**Your assignment**
Arrange the non-blank lines of all the records below as a Markdown table with two columns, Row and Line: a running row number and the line itself. Leave the pictures out of the answer.

[Start of section]

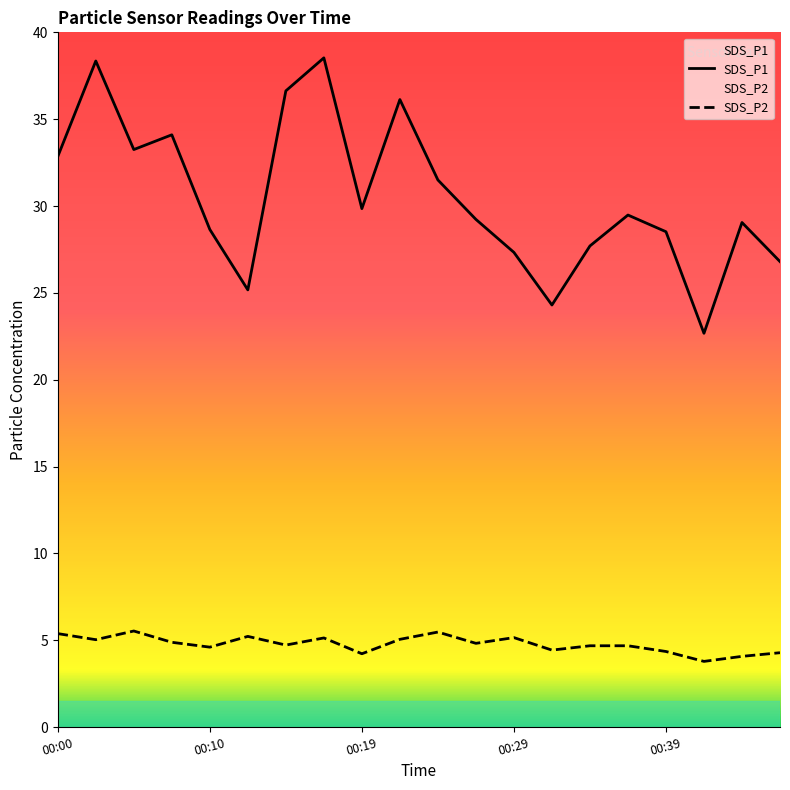

At which category does SDS_P1 reach its first local valley?

00:05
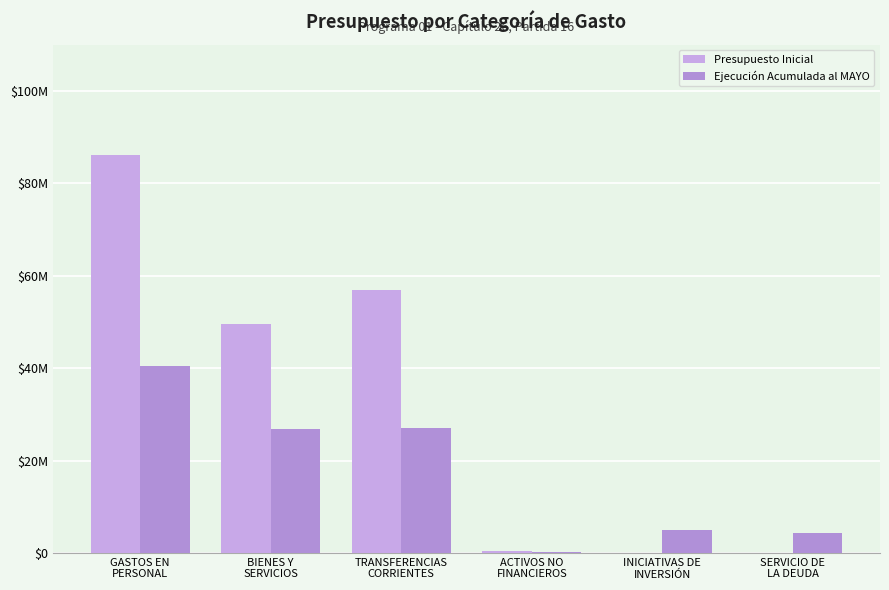

At which category does the chart reach its minimum across all series?

INICIATIVAS DE
INVERSIÓN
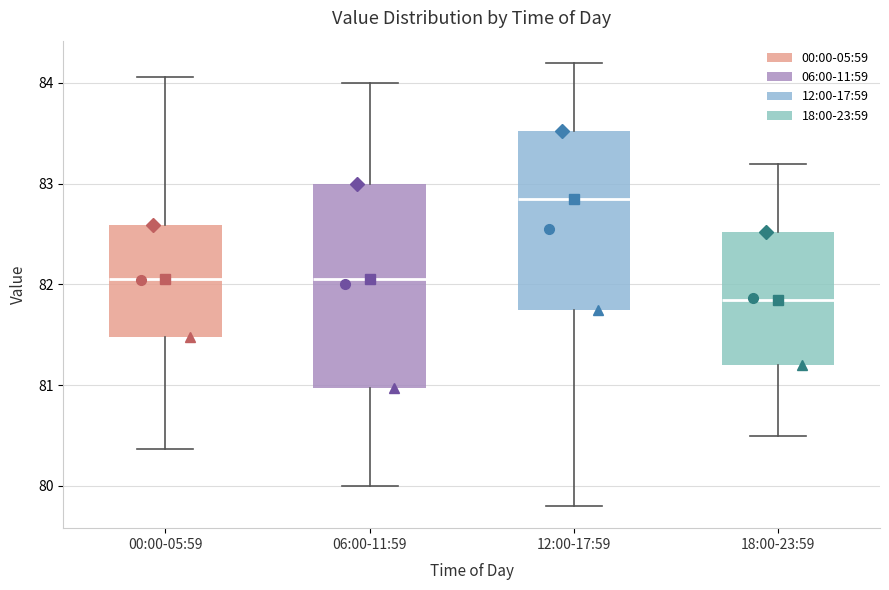

Which box is the tallest, from its lower edge to its upper edge?

06:00-11:59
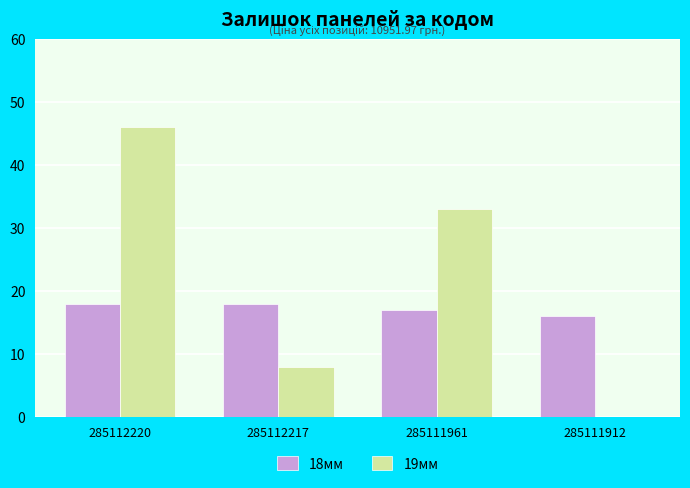

What value does the 19мм series have at 285112217, to the nearest 5?

10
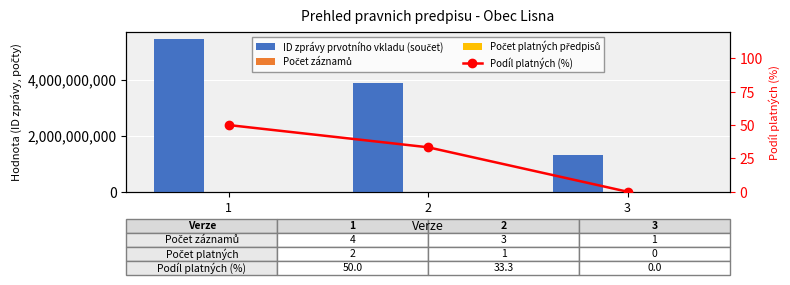

Reading left to right, transcribe all the data shown in this chart.

ID zprávy prvotního vkladu (součet): 1=5447769007.0	2=3871978882.0	3=1318934195.0
Počet záznamů: 1=4.0	2=3.0	3=1.0
Počet platných předpisů: 1=2.0	2=1.0	3=0.0
Podíl platných (%): 1=50.0	2=33.3	3=0.0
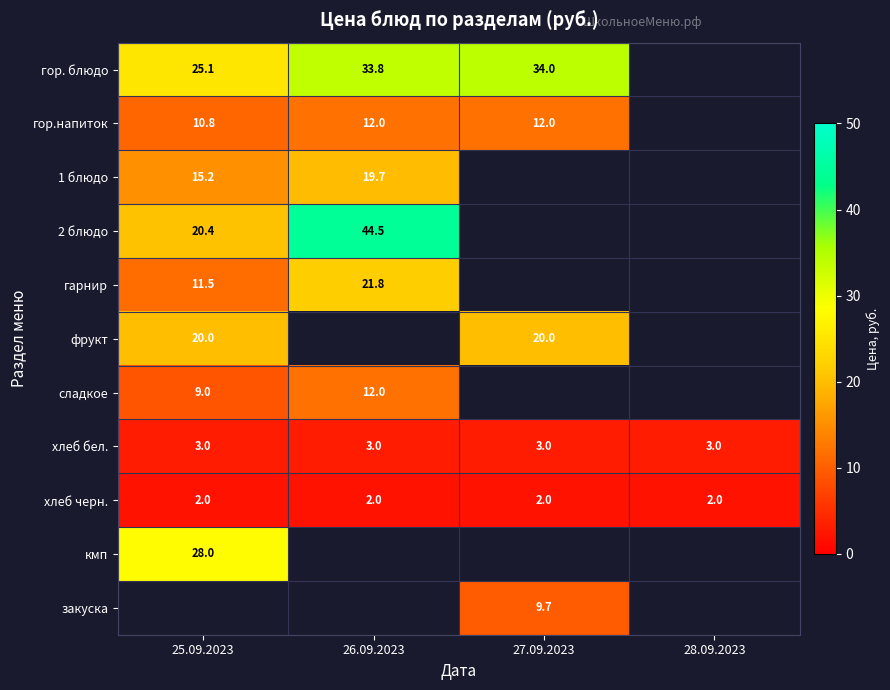

Is the value of сладкое at 26.09.2023 greater than the value of закуска at 27.09.2023?

Yes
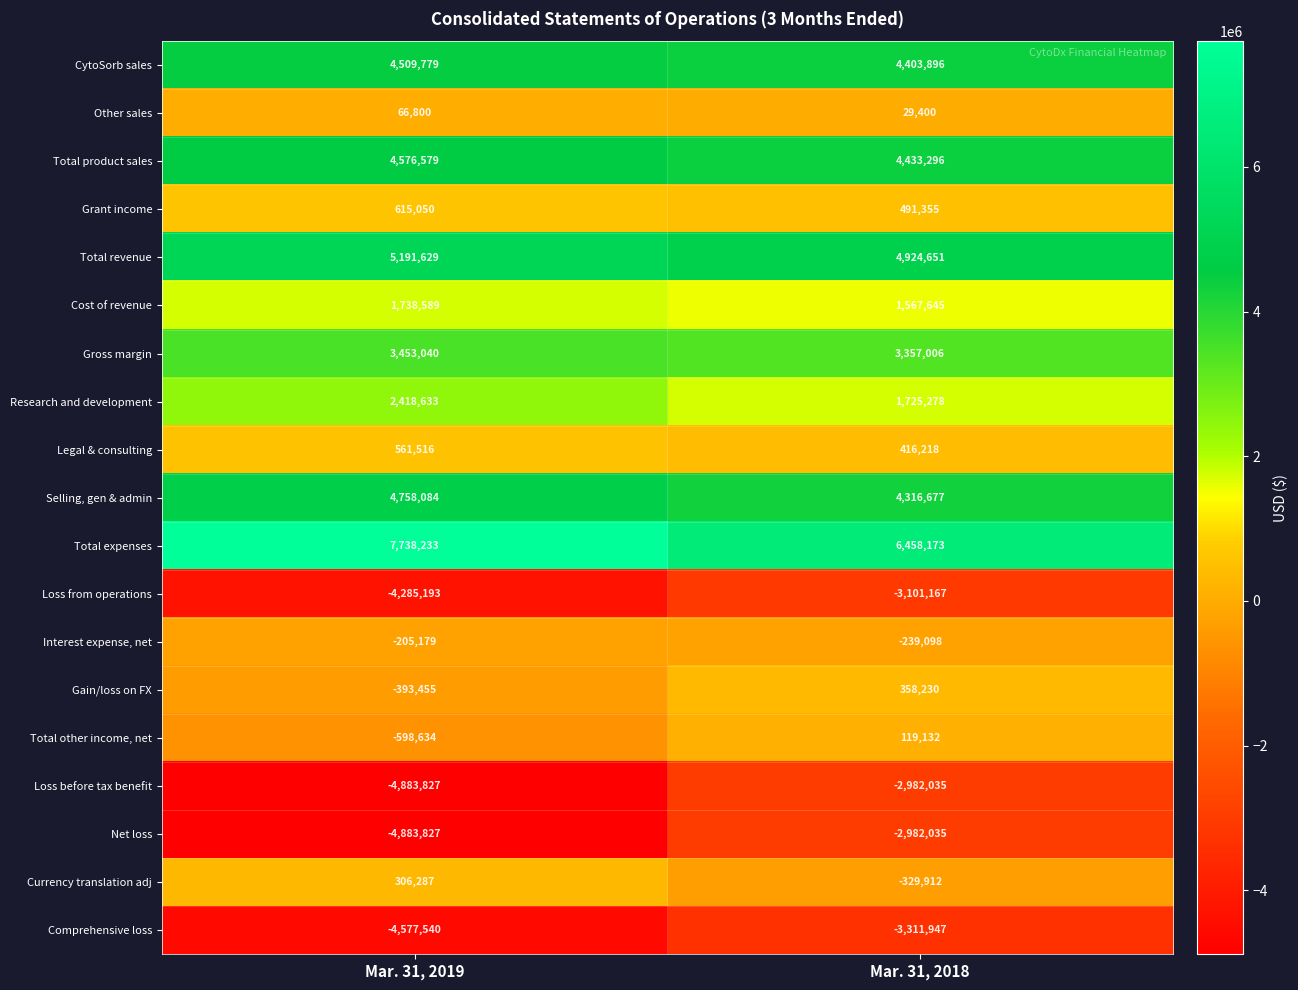

True or false: Net loss has a value of -7164512 at Mar. 31, 2019.

False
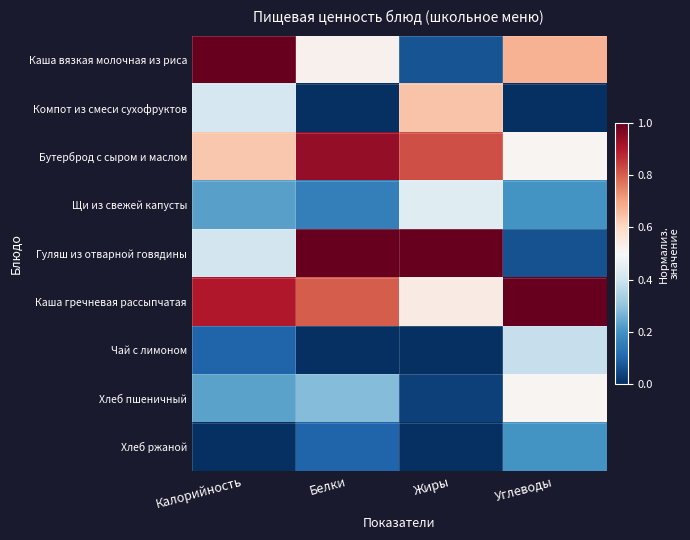

At how many categories does at least one series exceed 0?

4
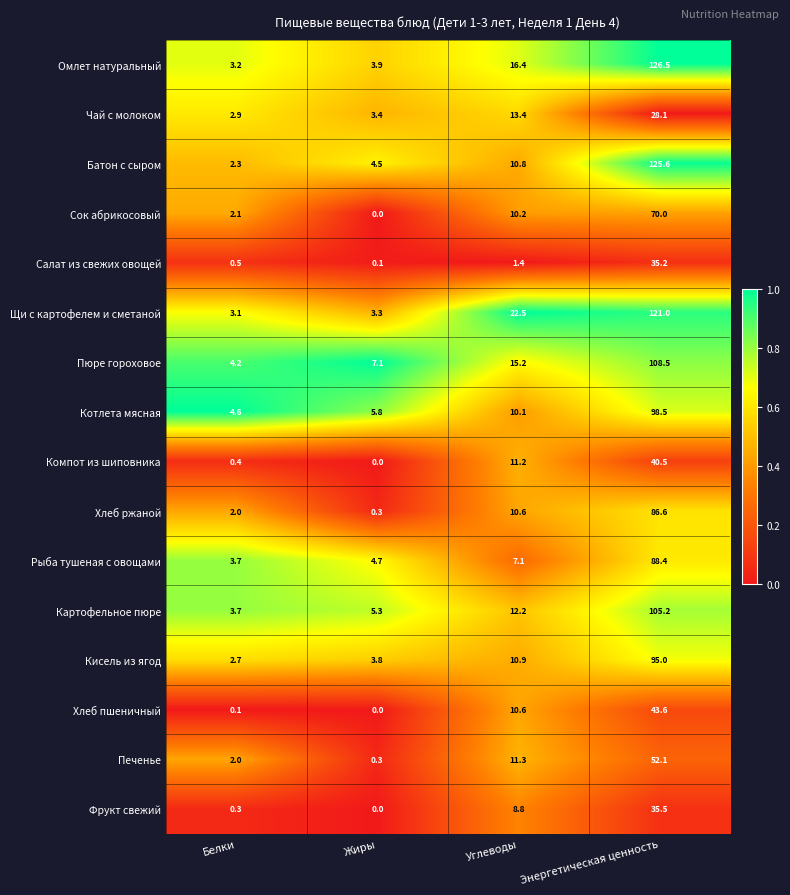

Which label corresponds to the largest value in the chart?

Энергетическая ценность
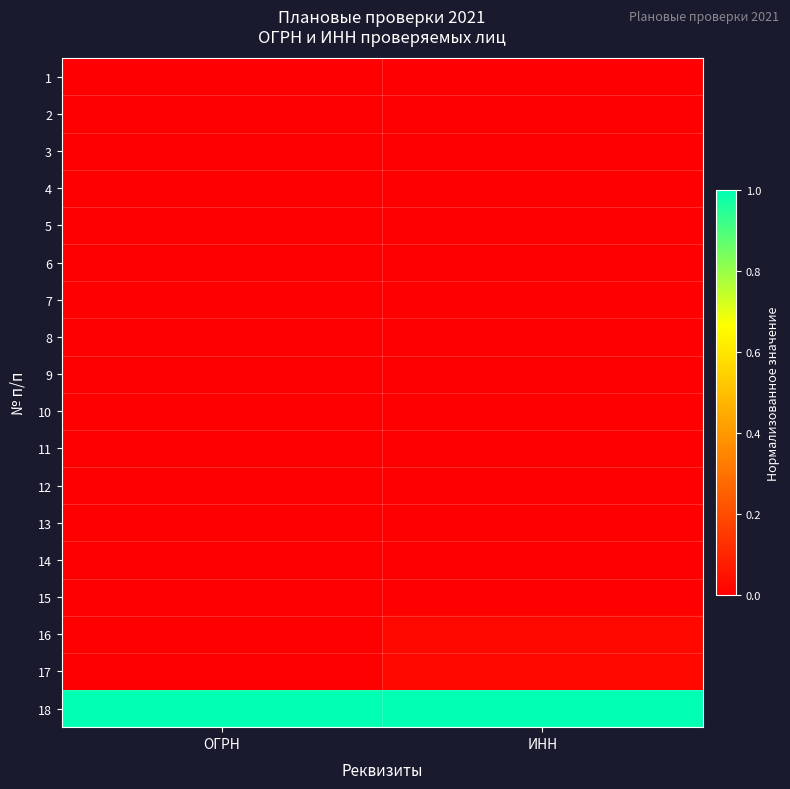

At which category is the sum across all series the highest?

ИНН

[End of section]

**Answer space**
| Row | Line |
|---|---|
| 1 | At which category does SDS_P1 reach its first local valley? |
| 2 | 00:05 |
| 3 | At which category does the chart reach its minimum across all series? |
| 4 | INICIATIVAS DE |
| 5 | INVERSIÓN |
| 6 | Which box is the tallest, from its lower edge to its upper edge? |
| 7 | 06:00-11:59 |
| 8 | What value does the 19мм series have at 285112217, to the nearest 5? |
| 9 | 10 |
| 10 | Reading left to right, transcribe all the data shown in this chart. |
| 11 | ID zprávy prvotního vkladu (součet): 1=5447769007.0	2=3871978882.0	3=1318934195.0 |
| 12 | Počet záznamů: 1=4.0	2=3.0	3=1.0 |
| 13 | Počet platných předpisů: 1=2.0	2=1.0	3=0.0 |
| 14 | Podíl platných (%): 1=50.0	2=33.3	3=0.0 |
| 15 | Is the value of сладкое at 26.09.2023 greater than the value of закуска at 27.09.2023? |
| 16 | Yes |
| 17 | True or false: Net loss has a value of -7164512 at Mar. 31, 2019. |
| 18 | False |
| 19 | At how many categories does at least one series exceed 0? |
| 20 | 4 |
| 21 | Which label corresponds to the largest value in the chart? |
| 22 | Энергетическая ценность |
| 23 | At which category is the sum across all series the highest? |
| 24 | ИНН |